Start of RECORDS

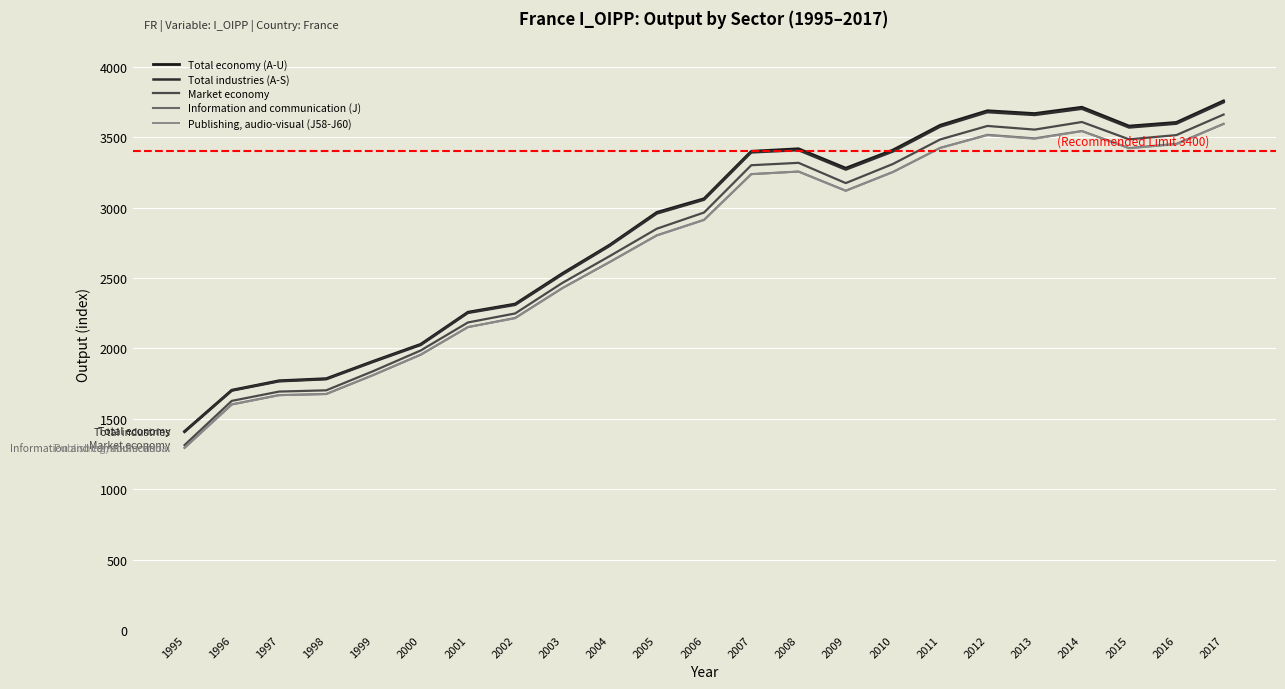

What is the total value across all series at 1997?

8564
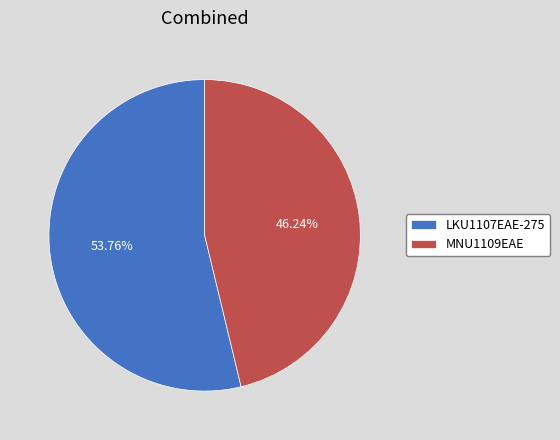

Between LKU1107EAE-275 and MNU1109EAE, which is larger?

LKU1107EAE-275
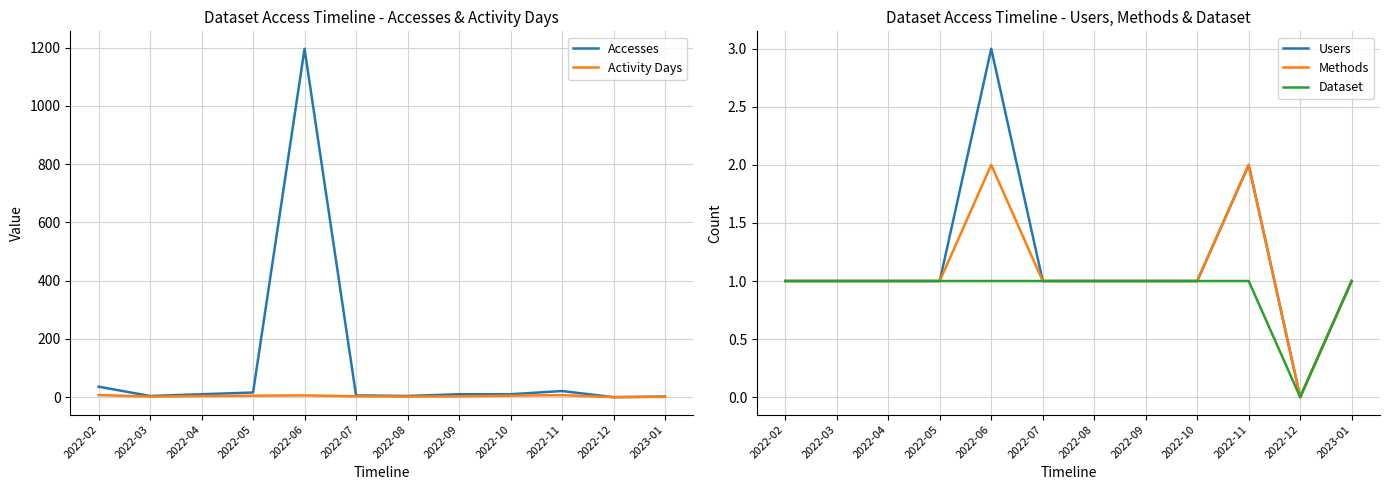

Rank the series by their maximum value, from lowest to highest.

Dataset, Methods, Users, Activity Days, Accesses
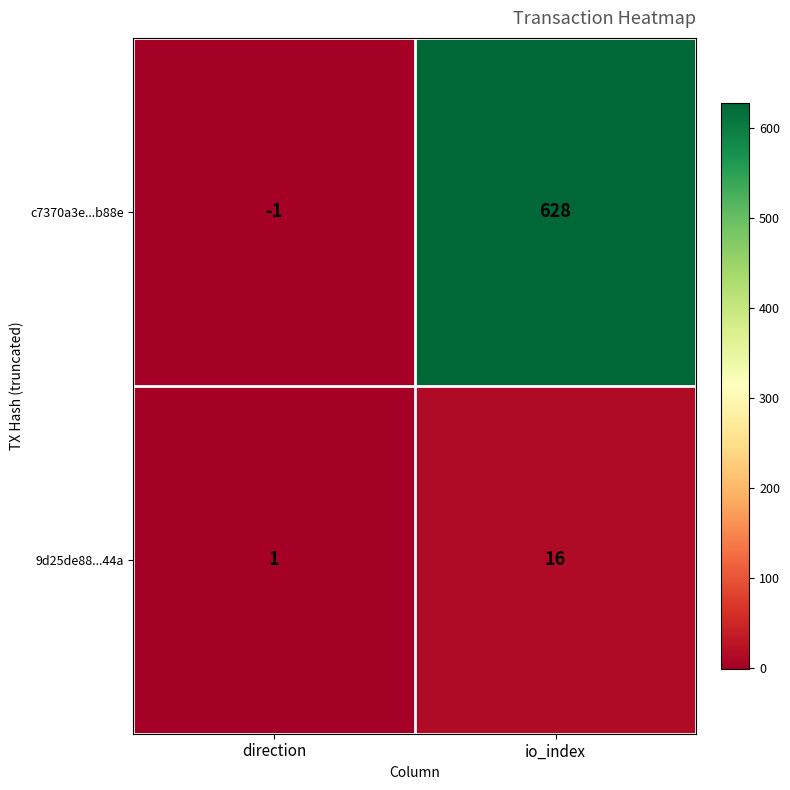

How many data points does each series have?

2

End of RECORDS

Starting with the line that contains "Between LKU1107EAE-275 and" and going on through the end of the entries, give those lines again with "maximum" swapped for "peak" and everything else unchanged. Leave the pictures out.

Between LKU1107EAE-275 and MNU1109EAE, which is larger?

LKU1107EAE-275

Rank the series by their peak value, from lowest to highest.

Dataset, Methods, Users, Activity Days, Accesses

How many data points does each series have?

2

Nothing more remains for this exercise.